_About this exercise_
Could you repeat every record below exactly as written?

_Source material_
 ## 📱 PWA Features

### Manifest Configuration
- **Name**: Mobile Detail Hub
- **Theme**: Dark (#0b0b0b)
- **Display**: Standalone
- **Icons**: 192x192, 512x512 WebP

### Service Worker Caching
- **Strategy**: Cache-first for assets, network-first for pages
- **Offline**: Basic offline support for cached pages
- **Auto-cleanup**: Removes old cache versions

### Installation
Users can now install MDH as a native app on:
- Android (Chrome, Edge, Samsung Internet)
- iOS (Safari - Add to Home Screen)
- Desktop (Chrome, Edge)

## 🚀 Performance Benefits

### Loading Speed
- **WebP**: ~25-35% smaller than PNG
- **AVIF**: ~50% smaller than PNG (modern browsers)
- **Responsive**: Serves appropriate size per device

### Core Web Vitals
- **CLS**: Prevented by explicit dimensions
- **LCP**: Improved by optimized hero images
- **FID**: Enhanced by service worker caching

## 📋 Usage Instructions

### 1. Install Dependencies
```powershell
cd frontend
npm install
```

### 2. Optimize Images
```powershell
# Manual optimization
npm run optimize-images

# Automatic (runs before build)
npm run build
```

_Answer to this problem_
 ## 📱 PWA Features

### Manifest Configuration
- **Name**: Mobile Detail Hub
- **Theme**: Dark (#0b0b0b)
- **Display**: Standalone
- **Icons**: 192x192, 512x512 WebP

### Service Worker Caching
- **Strategy**: Cache-first for assets, network-first for pages
- **Offline**: Basic offline support for cached pages
- **Auto-cleanup**: Removes old cache versions

### Installation
Users can now install MDH as a native app on:
- Android (Chrome, Edge, Samsung Internet)
- iOS (Safari - Add to Home Screen)
- Desktop (Chrome, Edge)

## 🚀 Performance Benefits

### Loading Speed
- **WebP**: ~25-35% smaller than PNG
- **AVIF**: ~50% smaller than PNG (modern browsers)
- **Responsive**: Serves appropriate size per device

### Core Web Vitals
- **CLS**: Prevented by explicit dimensions
- **LCP**: Improved by optimized hero images
- **FID**: Enhanced by service worker caching

## 📋 Usage Instructions

### 1. Install Dependencies
```powershell
cd frontend
npm install
```

### 2. Optimize Images
```powershell
# Manual optimization
npm run optimize-images

# Automatic (runs before build)
npm run build
```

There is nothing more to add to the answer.